‘Hamilton’: Meet the Man Behind Broadway’s Hip-Hop Masterpiece
Lin-Manuel Miranda hasn’t had to devote much thought to decorating his dressing room at the Richard Rodgers Theatre, where he’s currently starring as a singing, rapping Alexander Hamilton, “the 10-dollar Founding Father without a father,” in eight sold-out performances a week. There’s the couch where he takes his pre-show naps, a PlayStation he occasionally fires up, a cassette boombox he just bought to play old tapes he dug out of his parents’ place, a bottle of arthritis-strength Tylenol for his choreography-afflicted neck and shoulders. And when you’re the creator and star of the most revolutionary Broadway hit since Rent, people send you stuff: bobblehead Hamilton dolls, high-end headphones, flowers, “1776” whiskey, a Hello Kitty toaster, stacks of books. “Someone sent me a rhyming dictionary,” Miranda says one Tuesday afternoon in late summer, a few hours before a show. He pulls the volume from a shelf and arches his eyebrows. “Do I look like I need a fucking rhyming dictionary?”
There are nearly 50 songs in Hamilton (its Playbill lists only 34, in the interest of not scaring audience members out of their seats), most of them drawing on hip-hop and R&B, all of them stuffed with lines like, “I’m in the Cabinet, I am complicit/In watching him grabbin’ at power and kiss it/If Washington isn’t gon’ listen to disciplined dissidents . . .” There’s a song called “Ten Duel Commandments” that plays off the Notorious B.I.G.’s “Ten Crack Commandments”; George Washington introduces a Cabinet meeting that turns into a rap battle by paraphrasing Jay Z’s “Izzo (H.O.V.A.).”

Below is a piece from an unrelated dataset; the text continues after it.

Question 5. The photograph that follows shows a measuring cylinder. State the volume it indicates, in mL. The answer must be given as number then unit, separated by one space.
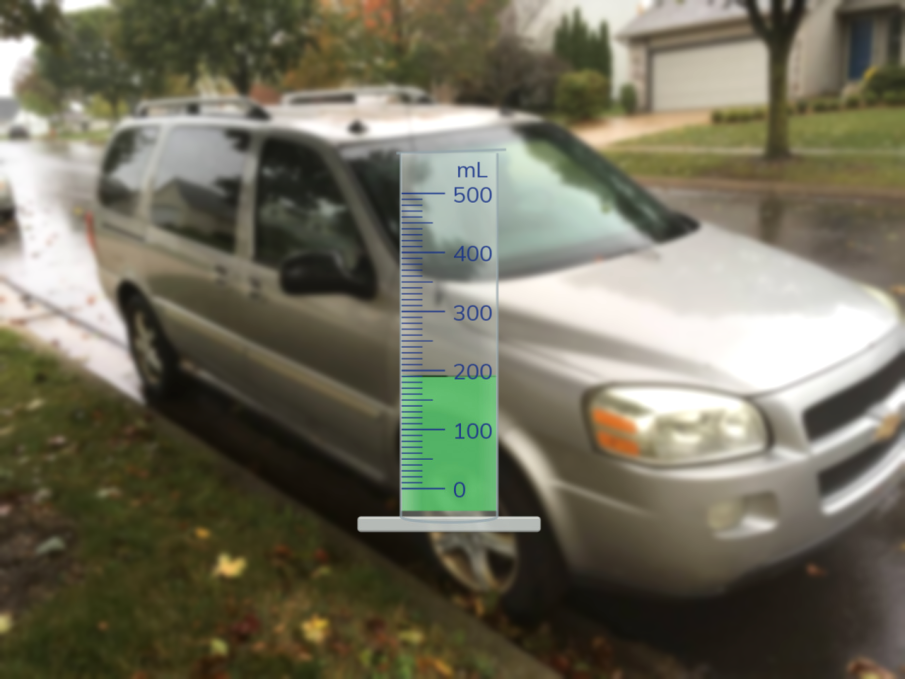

Miranda is equally conversant with the oeuvres of Stephen Sondheim and Big Pun, of Alan Menken and Biggie, of XTC and Rubén Blades — and these days, he’s tight enough with Sondheim himself to send the 85-year-old composer rap songs he thinks he’ll like. Miranda credits a lot of his cultural nimbleness to the “bifurcation of my childhood,” adding, “I’ve been code-switching since I was five.” He grew up commuting between a Hispanic neighborhood in northern Manhattan and a highly selective Upper East Side public school for gifted kids, while spending his summers in his father’s native Puerto Rico, and later going on to college at artsy Wesleyan. He’s been making art, putting on little shows, shooting home movies, since he was small — he wrote his first musicals before high school. So, yeah, Miranda has no call for a rhyming dictionary — he just needs to put his brain on shuffle.
Miranda is 35 but looks weary enough to seem slightly older, a condition that’s probably temporary. He’s still puffy-lidded from the exhaustion of simultaneously tending to a baby musical and an actual baby — his wife, Vanessa, gave birth to a son, Sebastian, as Hamilton’s tech rehearsals began. Sebastian, whose name is only tenuously linked to his dad’s love for Menken’s Little Mermaid score, just started sleeping through the night.